Мой BMW уже довез меня до парковки университета, и я занял свое место 7B. Наручные часы показывают, что до начала лекции осталось сорок минут, а значит я точно успею навестить декана. Сейчас она мне будет весьма кстати. В Майами всегда слишком душно, но температура не заставит меня выглядеть менее представительно. Я никогда не откажусь от идеально выглаженной рубашки и брюк. Даже если термометр будет зашкаливать. Мне навстречу идут студенты университета, и каждый намерен поздороваться. Я не люблю лишнюю болтовню, кивок – это максимум моего приветствия для них. У меня есть четкое правило: не спать со студентками. Во-первых, они слишком глупы, во-вторых, меня не интересуют «отношения», а каждая вторая мечтает, чтобы я оказался принцем именно для нее. Но я определенно не принц. В-третьих, я не люблю излишние сплетни о себе. Хоть пару раз я был близок, чтобы нарушить свое правило, даже мне сложно отказаться от удовольствия, когда девушка встает на колени в одном белье. Но даже тогда Шерон ушла ни с чем. Сейчас она на последнем курсе, и девушка не сдается. От мыслей меня отвлекает приближающаяся фигура мисс Петерсон.

– Профессор Рид?

Ее голос приятный и тихий, она ни разу не обращалась ко мне лично до этого момента. Я смотрю на нее, а она смущенно опускает глаза, но я же знаю, что там. Зачем эта наигранная стеснительность?

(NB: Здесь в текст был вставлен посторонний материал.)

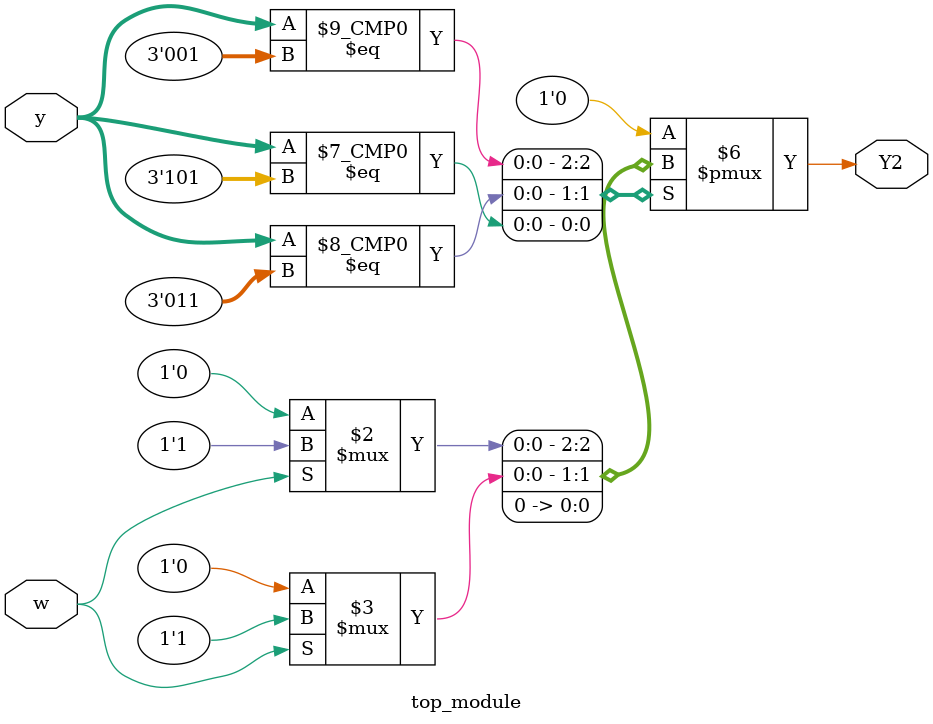
<source format=sv>
module top_module(
    input [3:1] y,
    input w,
    output reg Y2);

    always @(*) begin
        case (y)
            3'b000: Y2 = 1'b0;                  // A
            3'b001: Y2 = w ? 1'b1 : 1'b0;       // B
            3'b010: Y2 = 1'b0;                  // C
            3'b011: Y2 = w ? 1'b1 : 1'b0;       // D
            3'b100: Y2 = 1'b0;                  // E
            3'b101: Y2 = w ? 1'b0 : 1'b0;       // F
            default: Y2 = 1'b0;                 // Safety default
        endcase
    end
endmodule

</source>
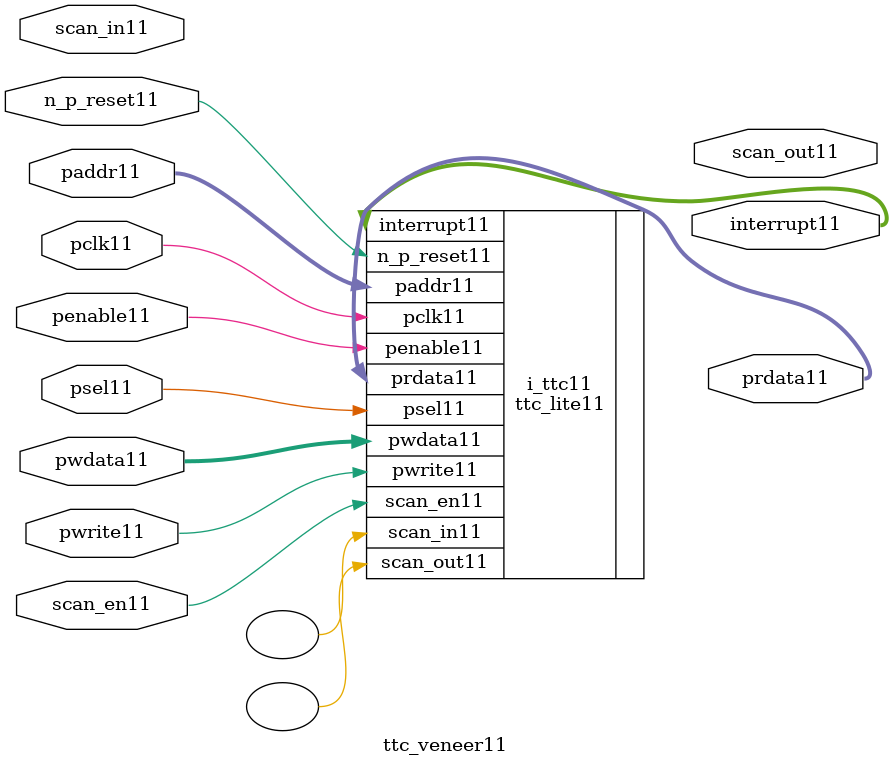
<source format=v>
module ttc_veneer11 (
           
           //inputs11
           n_p_reset11,
           pclk11,
           psel11,
           penable11,
           pwrite11,
           pwdata11,
           paddr11,
           scan_in11,
           scan_en11,

           //outputs11
           prdata11,
           interrupt11,
           scan_out11           

           );


//-----------------------------------------------------------------------------
// PORT DECLARATIONS11
//-----------------------------------------------------------------------------

   input         n_p_reset11;            //System11 Reset11
   input         pclk11;                 //System11 clock11
   input         psel11;                 //Select11 line
   input         penable11;              //Enable11
   input         pwrite11;               //Write line, 1 for write, 0 for read
   input [31:0]  pwdata11;               //Write data
   input [7:0]   paddr11;                //Address Bus11 register
   input         scan_in11;              //Scan11 chain11 input port
   input         scan_en11;              //Scan11 chain11 enable port
   
   output [31:0] prdata11;               //Read Data from the APB11 Interface11
   output [3:1]  interrupt11;            //Interrupt11 from PCI11 
   output        scan_out11;             //Scan11 chain11 output port

//##############################################################################
// if the TTC11 is NOT11 black11 boxed11 
//##############################################################################
`ifndef FV_KIT_BLACK_BOX_TTC11 

ttc_lite11 i_ttc11(

   //inputs11
   .n_p_reset11(n_p_reset11),
   .pclk11(pclk11),
   .psel11(psel11),
   .penable11(penable11),
   .pwrite11(pwrite11),
   .pwdata11(pwdata11),
   .paddr11(paddr11),
   .scan_in11(),
   .scan_en11(scan_en11),

   //outputs11
   .prdata11(prdata11),
   .interrupt11(interrupt11),
   .scan_out11()
);

`else 
//##############################################################################
// if the TTC11 is black11 boxed11 
//##############################################################################

   wire          n_p_reset11;            //System11 Reset11
   wire          pclk11;                 //System11 clock11
   wire          psel11;                 //Select11 line
   wire          penable11;              //Enable11
   wire          pwrite11;               //Write line, 1 for write, 0 for read
   wire  [31:0]  pwdata11;               //Write data
   wire  [7:0]   paddr11;                //Address Bus11 register
   wire          scan_in11;              //Scan11 chain11 wire  port
   wire          scan_en11;              //Scan11 chain11 enable port
   
   reg    [31:0] prdata11;               //Read Data from the APB11 Interface11
   reg    [3:1]  interrupt11;            //Interrupt11 from PCI11 
   reg           scan_out11;             //Scan11 chain11 reg    port

`endif
//##############################################################################
// black11 boxed11 defines11 
//##############################################################################

endmodule

</source>
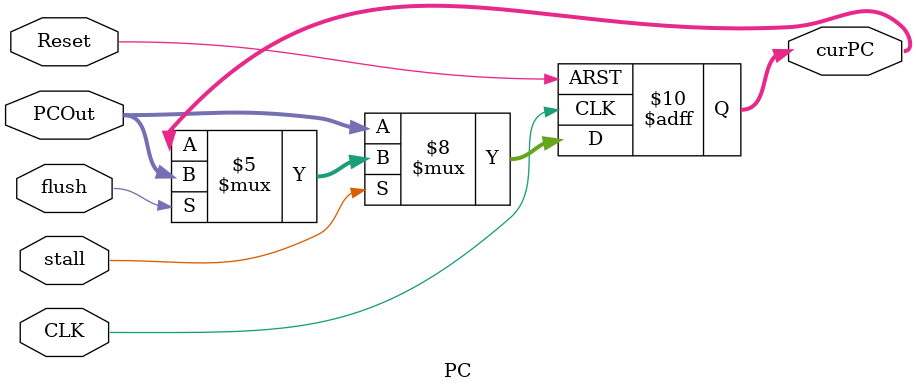
<source format=v>
`timescale 1ns / 1ps
module PC(
        input CLK,             
        input Reset,                   
        input [31:0] PCOut, 
        input stall, 
        input flush,
        output reg[31:0] curPC  
        );
    	initial 
    	begin
        	curPC <= 0; 
    	end
    	always@(posedge CLK or negedge Reset)
    	begin
        	if(!Reset) 
            	curPC <= 0;
        	else if(stall==0)	
            	curPC <= PCOut;
            else if(flush)	
            	curPC <= PCOut;
    	end
endmodule

</source>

– Мисс Петерсон, рад слышать Вас.

А она краснеет – удивительная способность женской натуры; в глазах черти, а на лице румянец.

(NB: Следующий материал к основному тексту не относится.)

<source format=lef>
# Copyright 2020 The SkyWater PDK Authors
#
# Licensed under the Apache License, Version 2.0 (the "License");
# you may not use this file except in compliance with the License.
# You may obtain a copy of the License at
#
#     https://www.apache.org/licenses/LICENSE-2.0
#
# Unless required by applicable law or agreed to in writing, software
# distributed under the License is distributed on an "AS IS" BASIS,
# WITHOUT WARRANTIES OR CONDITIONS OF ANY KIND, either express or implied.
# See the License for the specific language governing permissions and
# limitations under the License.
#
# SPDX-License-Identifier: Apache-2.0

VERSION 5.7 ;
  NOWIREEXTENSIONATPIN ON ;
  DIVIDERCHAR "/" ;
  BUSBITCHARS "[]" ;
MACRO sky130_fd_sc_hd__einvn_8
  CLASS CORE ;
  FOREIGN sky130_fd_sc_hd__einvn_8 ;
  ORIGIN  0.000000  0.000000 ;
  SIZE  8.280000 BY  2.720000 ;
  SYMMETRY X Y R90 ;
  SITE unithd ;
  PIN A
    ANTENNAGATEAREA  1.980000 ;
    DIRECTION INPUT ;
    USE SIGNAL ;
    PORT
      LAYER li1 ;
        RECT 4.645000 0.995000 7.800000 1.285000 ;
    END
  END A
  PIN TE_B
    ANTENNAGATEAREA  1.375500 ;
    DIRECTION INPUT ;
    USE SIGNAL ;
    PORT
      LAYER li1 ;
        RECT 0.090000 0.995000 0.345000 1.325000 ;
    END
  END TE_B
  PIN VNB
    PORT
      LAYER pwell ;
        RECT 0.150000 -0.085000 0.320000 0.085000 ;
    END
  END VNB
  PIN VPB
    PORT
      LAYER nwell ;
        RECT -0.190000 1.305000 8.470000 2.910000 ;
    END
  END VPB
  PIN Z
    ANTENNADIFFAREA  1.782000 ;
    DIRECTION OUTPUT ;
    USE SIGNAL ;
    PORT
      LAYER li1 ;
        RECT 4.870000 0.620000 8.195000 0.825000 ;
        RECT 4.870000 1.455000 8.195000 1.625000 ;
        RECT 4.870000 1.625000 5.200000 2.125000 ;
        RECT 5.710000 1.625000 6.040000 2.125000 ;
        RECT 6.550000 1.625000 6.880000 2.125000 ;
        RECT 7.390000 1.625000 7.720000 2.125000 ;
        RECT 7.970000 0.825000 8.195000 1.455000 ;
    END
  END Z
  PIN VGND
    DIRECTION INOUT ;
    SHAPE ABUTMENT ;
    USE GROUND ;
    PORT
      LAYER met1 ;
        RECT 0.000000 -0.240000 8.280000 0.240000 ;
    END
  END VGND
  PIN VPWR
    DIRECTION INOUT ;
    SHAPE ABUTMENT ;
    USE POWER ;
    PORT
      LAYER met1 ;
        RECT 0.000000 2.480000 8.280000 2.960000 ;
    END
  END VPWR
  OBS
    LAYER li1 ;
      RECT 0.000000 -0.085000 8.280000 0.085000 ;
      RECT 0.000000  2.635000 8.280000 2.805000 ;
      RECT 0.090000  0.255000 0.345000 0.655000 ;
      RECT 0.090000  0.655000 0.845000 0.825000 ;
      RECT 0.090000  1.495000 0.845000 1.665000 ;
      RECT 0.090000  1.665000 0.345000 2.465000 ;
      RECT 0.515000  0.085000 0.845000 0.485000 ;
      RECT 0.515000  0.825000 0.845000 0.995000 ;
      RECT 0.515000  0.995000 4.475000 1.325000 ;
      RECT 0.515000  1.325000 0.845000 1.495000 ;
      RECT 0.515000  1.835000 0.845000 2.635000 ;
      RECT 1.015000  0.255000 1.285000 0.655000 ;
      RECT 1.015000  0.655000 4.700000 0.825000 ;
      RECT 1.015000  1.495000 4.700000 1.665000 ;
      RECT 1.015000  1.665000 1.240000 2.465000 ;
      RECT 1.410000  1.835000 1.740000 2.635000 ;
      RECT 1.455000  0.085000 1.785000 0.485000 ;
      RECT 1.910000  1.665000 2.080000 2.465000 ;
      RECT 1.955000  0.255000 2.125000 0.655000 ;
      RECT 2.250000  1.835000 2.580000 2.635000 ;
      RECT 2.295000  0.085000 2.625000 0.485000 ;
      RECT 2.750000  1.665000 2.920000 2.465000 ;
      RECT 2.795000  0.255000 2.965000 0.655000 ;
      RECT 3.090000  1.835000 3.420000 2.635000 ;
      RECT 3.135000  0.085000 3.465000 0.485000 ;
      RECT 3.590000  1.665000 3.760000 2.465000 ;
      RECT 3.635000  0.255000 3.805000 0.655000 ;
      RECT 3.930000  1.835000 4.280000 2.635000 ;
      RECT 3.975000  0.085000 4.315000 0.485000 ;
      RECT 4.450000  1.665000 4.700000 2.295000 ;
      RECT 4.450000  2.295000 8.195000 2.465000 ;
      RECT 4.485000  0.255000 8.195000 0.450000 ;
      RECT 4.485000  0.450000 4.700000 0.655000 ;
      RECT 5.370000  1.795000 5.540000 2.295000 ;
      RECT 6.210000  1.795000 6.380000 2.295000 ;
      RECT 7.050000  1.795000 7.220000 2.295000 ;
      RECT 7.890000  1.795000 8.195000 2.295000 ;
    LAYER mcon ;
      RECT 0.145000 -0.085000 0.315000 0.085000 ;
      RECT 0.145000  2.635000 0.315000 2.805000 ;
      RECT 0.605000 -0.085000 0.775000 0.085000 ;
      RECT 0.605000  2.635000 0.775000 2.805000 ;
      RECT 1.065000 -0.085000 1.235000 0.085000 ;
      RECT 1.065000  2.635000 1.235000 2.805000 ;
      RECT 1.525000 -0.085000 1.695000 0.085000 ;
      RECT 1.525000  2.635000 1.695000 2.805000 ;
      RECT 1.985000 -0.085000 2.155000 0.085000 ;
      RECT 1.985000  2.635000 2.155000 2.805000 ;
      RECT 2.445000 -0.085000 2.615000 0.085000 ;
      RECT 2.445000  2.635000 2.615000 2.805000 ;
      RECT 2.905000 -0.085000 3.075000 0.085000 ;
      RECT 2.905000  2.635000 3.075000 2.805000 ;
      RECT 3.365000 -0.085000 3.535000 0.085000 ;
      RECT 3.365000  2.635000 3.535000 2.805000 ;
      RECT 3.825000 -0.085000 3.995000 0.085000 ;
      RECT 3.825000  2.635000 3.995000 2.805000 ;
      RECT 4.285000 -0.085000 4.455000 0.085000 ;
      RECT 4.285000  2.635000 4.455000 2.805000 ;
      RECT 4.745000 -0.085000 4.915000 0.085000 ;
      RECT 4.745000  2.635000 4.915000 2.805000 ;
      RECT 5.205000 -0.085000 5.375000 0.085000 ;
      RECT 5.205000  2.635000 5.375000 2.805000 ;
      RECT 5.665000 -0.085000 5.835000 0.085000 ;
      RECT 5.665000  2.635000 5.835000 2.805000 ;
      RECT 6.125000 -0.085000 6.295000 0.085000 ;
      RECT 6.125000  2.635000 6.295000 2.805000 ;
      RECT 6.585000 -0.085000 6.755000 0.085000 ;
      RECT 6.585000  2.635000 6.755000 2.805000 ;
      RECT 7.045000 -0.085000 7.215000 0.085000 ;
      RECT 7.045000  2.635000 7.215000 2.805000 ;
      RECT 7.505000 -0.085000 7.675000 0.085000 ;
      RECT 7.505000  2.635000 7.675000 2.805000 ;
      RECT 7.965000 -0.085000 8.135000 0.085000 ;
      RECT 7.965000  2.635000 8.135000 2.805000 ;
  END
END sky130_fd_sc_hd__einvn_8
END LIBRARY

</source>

– У Вас ко мне вопрос? Я планировал поговорить с Вами после лекции.

Мне нужно к декану, хоть мисс Петерсон и выглядит так, как я люблю, сейчас она мне не поможет. Она, будто заигрывая, убирает прядь белых волос за ухо. Это не работает, мисс Петерсон. Это детские игры.

– Да, профессор, Вы мне скинули материал вчера по почте, когда Вам нужен план по ним?